Work instructions: Each line containing the string "Galp" should be copied out of the entries.

Extracted page text data:
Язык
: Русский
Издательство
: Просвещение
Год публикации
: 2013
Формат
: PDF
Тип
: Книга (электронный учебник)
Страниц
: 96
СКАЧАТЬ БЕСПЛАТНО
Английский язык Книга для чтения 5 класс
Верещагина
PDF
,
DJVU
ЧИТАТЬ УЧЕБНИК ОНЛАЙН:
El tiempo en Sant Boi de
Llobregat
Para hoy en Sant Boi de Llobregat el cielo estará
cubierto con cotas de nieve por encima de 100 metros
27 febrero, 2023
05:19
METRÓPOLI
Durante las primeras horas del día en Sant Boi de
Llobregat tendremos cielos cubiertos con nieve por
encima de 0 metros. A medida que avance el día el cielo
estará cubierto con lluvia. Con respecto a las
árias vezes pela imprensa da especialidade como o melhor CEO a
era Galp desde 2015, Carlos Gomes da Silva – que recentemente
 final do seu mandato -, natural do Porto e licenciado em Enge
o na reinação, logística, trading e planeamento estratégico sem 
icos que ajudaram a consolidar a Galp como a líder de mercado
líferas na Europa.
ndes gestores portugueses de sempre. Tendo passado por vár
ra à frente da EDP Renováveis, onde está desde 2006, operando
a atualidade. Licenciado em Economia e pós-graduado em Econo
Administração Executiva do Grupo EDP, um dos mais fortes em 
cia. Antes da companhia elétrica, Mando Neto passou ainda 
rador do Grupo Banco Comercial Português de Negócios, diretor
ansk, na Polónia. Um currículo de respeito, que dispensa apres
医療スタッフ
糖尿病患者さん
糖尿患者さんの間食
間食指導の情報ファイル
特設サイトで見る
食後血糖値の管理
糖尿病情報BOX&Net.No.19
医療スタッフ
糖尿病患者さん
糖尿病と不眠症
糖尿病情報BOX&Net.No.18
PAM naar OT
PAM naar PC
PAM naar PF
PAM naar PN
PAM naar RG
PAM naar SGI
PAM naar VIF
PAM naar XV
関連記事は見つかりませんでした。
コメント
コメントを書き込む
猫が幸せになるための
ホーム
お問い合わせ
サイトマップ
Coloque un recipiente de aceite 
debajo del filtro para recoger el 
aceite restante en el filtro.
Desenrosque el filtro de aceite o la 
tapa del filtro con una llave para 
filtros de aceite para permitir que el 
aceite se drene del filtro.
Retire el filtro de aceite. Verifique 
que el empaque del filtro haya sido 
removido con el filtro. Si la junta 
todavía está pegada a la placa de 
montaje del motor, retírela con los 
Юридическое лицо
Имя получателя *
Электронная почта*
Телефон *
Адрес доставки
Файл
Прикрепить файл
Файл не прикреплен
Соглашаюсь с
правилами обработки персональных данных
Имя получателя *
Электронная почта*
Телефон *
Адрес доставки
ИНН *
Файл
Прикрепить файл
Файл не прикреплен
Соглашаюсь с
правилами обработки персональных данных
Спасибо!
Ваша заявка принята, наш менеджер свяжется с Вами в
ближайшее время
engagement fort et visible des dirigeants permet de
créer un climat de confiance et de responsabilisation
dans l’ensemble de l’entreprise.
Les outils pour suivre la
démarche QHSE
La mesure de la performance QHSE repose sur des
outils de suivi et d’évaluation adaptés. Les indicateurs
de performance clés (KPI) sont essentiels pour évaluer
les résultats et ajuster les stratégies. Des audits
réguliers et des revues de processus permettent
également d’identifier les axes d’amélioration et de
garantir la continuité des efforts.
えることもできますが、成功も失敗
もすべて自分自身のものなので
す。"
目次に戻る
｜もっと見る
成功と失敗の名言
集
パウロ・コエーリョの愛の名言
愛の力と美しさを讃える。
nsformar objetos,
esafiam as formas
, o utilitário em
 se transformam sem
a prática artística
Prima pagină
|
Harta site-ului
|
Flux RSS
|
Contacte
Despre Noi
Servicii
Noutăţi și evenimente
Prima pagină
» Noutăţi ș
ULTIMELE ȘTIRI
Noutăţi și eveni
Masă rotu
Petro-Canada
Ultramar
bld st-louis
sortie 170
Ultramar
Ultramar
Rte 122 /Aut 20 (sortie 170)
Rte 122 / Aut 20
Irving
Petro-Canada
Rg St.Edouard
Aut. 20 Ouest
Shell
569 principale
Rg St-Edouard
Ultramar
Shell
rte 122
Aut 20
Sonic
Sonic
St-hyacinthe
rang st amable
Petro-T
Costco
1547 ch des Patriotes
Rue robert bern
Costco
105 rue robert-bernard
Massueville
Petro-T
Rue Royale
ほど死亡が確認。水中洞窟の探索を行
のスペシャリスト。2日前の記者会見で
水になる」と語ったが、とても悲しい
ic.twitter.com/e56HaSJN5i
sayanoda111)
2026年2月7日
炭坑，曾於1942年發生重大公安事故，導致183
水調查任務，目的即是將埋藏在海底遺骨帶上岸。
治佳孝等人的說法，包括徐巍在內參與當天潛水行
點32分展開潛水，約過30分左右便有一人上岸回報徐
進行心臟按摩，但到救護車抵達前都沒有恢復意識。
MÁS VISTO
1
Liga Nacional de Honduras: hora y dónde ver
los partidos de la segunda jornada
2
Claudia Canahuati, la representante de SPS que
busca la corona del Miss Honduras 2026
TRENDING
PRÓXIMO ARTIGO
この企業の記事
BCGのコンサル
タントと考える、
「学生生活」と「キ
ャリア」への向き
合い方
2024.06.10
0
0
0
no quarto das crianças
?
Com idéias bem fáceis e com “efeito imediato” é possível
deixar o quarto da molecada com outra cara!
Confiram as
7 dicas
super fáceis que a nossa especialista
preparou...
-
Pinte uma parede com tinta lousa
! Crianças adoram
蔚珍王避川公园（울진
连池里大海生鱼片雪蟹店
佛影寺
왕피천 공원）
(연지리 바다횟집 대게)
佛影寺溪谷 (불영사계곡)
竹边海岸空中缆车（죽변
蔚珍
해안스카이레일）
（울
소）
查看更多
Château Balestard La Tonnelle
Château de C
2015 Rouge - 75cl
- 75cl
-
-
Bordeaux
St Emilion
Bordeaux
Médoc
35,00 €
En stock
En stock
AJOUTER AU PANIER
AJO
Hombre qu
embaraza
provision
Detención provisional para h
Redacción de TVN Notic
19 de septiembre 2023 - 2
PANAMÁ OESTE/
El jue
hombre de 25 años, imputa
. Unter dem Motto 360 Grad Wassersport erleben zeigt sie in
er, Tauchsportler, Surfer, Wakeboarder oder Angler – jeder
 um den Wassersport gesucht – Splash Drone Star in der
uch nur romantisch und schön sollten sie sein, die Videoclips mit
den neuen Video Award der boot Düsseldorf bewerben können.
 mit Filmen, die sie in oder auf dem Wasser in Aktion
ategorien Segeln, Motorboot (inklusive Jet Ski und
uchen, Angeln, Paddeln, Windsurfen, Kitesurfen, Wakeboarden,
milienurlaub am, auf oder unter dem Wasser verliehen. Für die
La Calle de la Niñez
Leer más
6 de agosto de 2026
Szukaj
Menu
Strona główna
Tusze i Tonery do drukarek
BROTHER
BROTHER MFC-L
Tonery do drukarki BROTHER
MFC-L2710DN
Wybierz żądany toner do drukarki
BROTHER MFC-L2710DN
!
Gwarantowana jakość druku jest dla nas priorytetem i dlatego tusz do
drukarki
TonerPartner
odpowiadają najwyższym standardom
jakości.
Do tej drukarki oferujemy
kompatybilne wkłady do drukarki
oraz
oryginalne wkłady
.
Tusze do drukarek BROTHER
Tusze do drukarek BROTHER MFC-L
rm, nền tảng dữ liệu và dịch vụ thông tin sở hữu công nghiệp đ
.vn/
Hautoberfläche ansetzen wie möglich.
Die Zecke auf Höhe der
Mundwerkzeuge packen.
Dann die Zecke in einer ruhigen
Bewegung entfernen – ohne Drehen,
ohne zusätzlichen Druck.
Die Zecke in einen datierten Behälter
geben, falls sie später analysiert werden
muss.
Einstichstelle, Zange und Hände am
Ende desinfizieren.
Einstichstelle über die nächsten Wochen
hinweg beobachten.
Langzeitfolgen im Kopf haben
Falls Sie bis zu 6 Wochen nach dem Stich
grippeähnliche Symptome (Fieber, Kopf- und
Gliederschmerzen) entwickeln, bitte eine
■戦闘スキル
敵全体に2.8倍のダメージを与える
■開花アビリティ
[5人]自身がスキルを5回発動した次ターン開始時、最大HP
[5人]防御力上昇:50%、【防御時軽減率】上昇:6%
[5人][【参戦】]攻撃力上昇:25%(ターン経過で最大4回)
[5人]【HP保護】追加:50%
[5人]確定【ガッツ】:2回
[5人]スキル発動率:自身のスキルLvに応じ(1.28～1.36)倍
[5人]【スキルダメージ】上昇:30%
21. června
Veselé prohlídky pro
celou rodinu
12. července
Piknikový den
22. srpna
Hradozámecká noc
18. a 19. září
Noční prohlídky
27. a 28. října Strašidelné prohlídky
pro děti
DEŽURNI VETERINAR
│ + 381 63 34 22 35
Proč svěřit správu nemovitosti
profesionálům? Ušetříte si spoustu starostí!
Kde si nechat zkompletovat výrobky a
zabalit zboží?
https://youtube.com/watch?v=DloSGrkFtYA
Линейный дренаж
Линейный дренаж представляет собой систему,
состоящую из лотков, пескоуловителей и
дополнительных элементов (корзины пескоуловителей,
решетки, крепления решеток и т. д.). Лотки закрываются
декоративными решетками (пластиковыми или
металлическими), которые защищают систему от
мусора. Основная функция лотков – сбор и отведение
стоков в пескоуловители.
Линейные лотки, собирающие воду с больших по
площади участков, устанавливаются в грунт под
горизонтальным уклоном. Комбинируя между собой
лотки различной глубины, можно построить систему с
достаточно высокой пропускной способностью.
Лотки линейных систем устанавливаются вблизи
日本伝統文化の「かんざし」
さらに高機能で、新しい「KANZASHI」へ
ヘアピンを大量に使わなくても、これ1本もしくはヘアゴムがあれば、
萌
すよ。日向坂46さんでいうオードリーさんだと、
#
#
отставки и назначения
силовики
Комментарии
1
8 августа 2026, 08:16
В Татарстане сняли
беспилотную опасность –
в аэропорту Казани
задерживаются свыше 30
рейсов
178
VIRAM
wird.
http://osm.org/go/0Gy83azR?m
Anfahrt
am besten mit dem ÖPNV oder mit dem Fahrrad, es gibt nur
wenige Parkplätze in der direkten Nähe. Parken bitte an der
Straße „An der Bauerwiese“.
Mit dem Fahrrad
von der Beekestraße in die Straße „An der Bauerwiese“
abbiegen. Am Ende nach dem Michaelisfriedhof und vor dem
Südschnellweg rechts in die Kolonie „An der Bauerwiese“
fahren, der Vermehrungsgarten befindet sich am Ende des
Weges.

Exercise answer:
era Galp desde 2015, Carlos Gomes da Silva – que recentemente
icos que ajudaram a consolidar a Galp como a líder de mercado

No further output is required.